Did that a few times, living out of my truck at rest stops, till I found the area in TX I wanted to live in.

Moral of the story- don't just dream about it. Do it! 
Credit card debt can get paid off.. eventually.


----------



## Ben Thompson (May 2, 2009)

mel boschwitz said:


> I used to live in the northeast. Got tired of it. Had no money, 2 horses and a dog. I decided Texas looked good. So I packed the critters up and moved. No destination, no job, no money. Didn't know anyone there.
> 
> Did that a few times, living out of my truck at rest stops, till I found the area in TX I wanted to live in.
> 
> ...


That is awesome! A modern day pioneer.


----------



## Lee H Sternberg (Jan 27, 2008)

mel boschwitz said:


> I used to live in the northeast. Got tired of it. Had no money, 2 horses and a dog. I decided Texas looked good. So I packed the critters up and moved. No destination, no job, no money. Didn't know anyone there.
> 
> Did that a few times, living out of my truck at rest stops, till I found the area in TX I wanted to live in.
> 
> ...


So finish to story, Mel. Where did you end up settling and how are you doing?


----------



## Rob Maltese (Jan 8, 2014)

California, I would love to train with Forrest Micke & Michael Ellis.


----------



## mel boschwitz (Apr 23, 2010)

Lee H Sternberg said:


> So finish to story, Mel. Where did you end up settling and how are you doing?
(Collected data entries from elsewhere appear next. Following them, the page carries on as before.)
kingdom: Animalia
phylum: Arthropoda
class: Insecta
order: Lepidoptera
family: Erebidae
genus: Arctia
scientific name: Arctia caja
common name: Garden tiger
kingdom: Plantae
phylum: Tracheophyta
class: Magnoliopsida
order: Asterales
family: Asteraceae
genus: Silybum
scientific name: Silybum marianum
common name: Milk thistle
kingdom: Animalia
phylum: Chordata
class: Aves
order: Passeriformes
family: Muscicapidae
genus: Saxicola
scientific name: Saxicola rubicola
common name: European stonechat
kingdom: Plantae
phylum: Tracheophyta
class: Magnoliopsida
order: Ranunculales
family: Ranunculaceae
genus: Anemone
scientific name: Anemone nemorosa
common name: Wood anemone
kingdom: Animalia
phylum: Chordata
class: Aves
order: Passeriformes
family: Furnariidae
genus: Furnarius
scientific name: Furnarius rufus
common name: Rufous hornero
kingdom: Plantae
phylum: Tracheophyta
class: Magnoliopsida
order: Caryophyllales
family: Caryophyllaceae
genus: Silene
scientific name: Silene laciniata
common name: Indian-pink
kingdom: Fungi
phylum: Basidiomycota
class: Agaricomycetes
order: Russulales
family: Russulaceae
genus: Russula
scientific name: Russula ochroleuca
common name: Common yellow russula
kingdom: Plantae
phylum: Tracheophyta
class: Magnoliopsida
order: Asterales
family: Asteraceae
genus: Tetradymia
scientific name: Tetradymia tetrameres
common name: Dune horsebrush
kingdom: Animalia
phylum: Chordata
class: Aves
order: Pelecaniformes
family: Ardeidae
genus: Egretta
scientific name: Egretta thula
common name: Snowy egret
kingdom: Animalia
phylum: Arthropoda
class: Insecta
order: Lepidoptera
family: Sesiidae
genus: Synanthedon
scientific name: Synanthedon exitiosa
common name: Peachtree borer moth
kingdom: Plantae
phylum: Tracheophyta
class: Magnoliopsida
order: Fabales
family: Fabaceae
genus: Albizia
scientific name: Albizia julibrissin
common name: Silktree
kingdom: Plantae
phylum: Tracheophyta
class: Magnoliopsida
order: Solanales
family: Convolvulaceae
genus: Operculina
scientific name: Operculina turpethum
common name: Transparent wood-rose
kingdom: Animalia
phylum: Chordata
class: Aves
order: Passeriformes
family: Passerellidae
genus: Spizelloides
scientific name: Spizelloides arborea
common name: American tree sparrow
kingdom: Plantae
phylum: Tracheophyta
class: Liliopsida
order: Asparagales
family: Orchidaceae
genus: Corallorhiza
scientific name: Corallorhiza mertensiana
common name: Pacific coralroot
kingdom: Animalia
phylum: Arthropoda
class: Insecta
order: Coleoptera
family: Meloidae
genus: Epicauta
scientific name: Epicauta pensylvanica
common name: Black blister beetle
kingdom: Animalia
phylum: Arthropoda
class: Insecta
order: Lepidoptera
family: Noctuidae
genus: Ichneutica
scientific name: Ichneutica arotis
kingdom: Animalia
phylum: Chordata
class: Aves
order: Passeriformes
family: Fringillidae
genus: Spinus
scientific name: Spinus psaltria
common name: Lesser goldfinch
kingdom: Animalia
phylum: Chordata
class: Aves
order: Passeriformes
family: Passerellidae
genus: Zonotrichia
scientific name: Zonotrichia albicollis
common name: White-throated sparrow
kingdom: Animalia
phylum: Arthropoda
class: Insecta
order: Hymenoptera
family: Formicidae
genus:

I payed off my credit card debt within a year. Went to police academy and got on with a great department. I rented for the first year, and in my travels in that area found a nowheresville area I decided I would love to live in. When it came time to buy lo and behold a house on 5 acres was for sale, which is exactly what I wanted. Town population-35, not including the cows. 

Livin' the dream. I love my job and I love my home. 

\\/


----------



## Rob Maltese (Jan 8, 2014)

mel boschwitz said:


> I payed off my credit card debt within a year. Went to police academy and got on with a great department. I rented for the first year, and in my travels in that area found a nowheresville area I decided I would love to live in. When it came time to buy lo and behold a house on 5 acres was for sale, which is exactly what I wanted. Town population-35, not including the cows.
> 
> Livin' the dream. I love my job and I love my home.
> 
> \\/


Starting my trek to get in shape (even though round is a shape), to pass the Cooper Standard Exam to get into my current department... (I'm a dispatcher right now). I want that exactly, large amount of land to enjoy and a nice house!


----------